> Supplied passage:

Once a youngster is identified as having tremendous athletic abilities, he, and increasingly she, is allowed to circumvent the normal adolescent pathways (having to go to school, attaining good grades, learning to be respectful to peers and parents, and, having and needing to play by the “laws of society”).  Nowadays, this happens as early as middle school for our young athletes who are pegged as having tremendous athletic ability.  There has even been recent news articles of major universities positioning themselves to offer athletic scholarships to student athletes (and I use that term very loosely) even before they get to high school!  This is such a disservice to our young people, who need to grow up and learn to be responsible along the way.

Today’s news that caught my attention is of a former NBA player, peer (and somewhat of a friend), former fellow board member with the NBA Retired Players Association (a.k.a.: The Legends of Basketball), Tate George, http://finance.yahoo.com/news/ex-nba-player-tate-george-110223453.html and his conviction in the court of law of fraud and running a Ponzi scheme.  How ridiculous!  This is a young man (not even 50 years of age yet), as are so many of the young men who have the “world of opportunities at their fingertips” and yet blow it.  Most of them don’t even blow it in a small way, they blow it in a gigantically huge way!  Look at the Aaron Hernandez case, former player for the New England Patriots!  Terrell Owens, WNBA Player Chamique Holdsclaw, Oscar Pistorius, Yankee Great, A-Rod, Lance Armstrong and Tiger Woods all have made the news over the last couple of years for behaviors that are just “off the charts”.  What we all need in sports and society are a few more quality individuals like Tim Tebow.  Hang in there Tebow, keep your head up and keep doing “the right thing”!

Tate George will be facing decades of prison time and hundreds of thousands of dollars worth of fines for running what amounted to a $2 million Ponzi scheme.  Was it worth it?  Hell no!  Even the dumbest of us athletes should be able to figure that one out.

So many of us athletes feel a “sense of entitlement and above it all”, plus, we’ve gotten away with untold numbers of infractions (ranging from parents cursing out referees from the bleachers because of what they feel is a bad call to their “7th grade superstar”, to University campus police officers “looking the other way”, to getting away with parking/speeding violations when any other “Regular Joe” would’ve had the book thrown at them, to punching out “fans” in a rowdy bar or nightclub, to beating up girlfriends/wives….  and get this,… sometimes even raping or murdering them… and still thinking we can get away with it).  Because we always have!

> Questions to answer:
(1) Using the piece on athletes and entitlement, decide whether each statement agrees with the text. Answer yes or no and quote the words that decide it.
(a) Tate George is older than 50.
(b) The Ponzi scheme Tate George ran amounted to $2 million.
(c) Young athletes are singled out as early as middle school.
(2) Answer these questions from the piece on athletes and entitlement.
(a) Which team did Aaron Hernandez formerly play for?
(b) Whom does the writer name as a quality individual that sports and society need more of?
(c) By what other name is the NBA Retired Players Association known?
(3) Return the part of the piece on athletes and entitlement between "Tate George will" and "that one out.", inclusive.

> Extracted material:

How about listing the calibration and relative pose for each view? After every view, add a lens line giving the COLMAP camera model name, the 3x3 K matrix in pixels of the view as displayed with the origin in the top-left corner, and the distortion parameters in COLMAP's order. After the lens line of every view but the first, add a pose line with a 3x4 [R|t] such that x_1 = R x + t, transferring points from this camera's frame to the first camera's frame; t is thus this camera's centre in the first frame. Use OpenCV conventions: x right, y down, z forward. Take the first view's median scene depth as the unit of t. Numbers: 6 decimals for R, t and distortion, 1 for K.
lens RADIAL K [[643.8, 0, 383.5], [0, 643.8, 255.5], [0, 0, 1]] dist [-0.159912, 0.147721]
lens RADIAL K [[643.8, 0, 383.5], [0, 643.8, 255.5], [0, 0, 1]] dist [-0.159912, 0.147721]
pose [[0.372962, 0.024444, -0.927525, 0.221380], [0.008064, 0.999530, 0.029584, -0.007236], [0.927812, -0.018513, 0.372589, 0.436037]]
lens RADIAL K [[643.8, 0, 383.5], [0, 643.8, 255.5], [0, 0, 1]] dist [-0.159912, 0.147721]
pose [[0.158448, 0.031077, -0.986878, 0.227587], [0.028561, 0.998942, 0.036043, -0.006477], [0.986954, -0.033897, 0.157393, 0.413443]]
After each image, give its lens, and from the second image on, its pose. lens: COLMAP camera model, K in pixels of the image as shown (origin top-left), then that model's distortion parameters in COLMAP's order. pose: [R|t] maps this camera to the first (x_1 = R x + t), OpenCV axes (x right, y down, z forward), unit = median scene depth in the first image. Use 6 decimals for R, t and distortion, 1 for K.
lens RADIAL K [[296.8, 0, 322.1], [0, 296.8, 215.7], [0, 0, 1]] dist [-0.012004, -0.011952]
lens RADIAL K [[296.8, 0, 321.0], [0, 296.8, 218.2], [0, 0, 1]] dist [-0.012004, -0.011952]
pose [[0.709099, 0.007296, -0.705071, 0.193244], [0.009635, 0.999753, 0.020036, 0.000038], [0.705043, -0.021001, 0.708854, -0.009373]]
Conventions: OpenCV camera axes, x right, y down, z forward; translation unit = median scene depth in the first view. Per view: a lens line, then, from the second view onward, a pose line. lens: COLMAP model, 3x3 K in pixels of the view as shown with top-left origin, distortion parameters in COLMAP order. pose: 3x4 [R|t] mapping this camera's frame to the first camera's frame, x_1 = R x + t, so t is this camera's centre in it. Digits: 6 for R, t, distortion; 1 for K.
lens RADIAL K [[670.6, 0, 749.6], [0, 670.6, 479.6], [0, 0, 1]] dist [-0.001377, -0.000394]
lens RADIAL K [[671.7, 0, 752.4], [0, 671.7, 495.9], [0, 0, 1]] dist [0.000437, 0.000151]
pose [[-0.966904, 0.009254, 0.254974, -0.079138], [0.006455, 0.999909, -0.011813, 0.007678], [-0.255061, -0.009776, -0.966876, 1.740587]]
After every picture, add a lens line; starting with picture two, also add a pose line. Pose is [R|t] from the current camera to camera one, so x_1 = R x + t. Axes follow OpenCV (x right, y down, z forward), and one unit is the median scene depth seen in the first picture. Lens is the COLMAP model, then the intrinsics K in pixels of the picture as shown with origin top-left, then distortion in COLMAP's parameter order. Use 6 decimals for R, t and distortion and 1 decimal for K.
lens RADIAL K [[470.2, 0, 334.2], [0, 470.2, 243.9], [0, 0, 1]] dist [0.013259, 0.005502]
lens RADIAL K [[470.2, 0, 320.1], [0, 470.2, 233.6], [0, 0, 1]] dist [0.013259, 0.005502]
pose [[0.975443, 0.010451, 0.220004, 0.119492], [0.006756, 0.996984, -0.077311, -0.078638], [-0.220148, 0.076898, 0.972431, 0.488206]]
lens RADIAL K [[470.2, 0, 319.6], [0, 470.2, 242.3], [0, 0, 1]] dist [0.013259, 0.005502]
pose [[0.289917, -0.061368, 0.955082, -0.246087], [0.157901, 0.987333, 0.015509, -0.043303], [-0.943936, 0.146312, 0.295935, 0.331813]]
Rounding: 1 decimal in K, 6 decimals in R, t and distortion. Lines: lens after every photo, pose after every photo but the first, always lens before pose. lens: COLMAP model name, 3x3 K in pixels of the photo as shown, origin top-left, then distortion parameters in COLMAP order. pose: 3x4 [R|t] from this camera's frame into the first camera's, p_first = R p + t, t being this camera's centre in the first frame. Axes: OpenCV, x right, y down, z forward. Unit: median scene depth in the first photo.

> List of solutions:
(1)
(a) No: "not even 50 years of age yet"
(b) Yes: "what amounted to a $2 million Ponzi scheme"
(c) Yes: "Nowadays, this happens as early as middle school for our young athletes who are pegged as having tremendous athletic ability."

(2)
(a) The New England Patriots
(b) Tim Tebow
(c) The Legends of Basketball

(3)
Tate George will be facing decades of prison time and hundreds of thousands of dollars worth of fines for running what amounted to a $2 million Ponzi scheme.  Was it worth it?  Hell no!  Even the dumbest of us athletes should be able to figure that one out.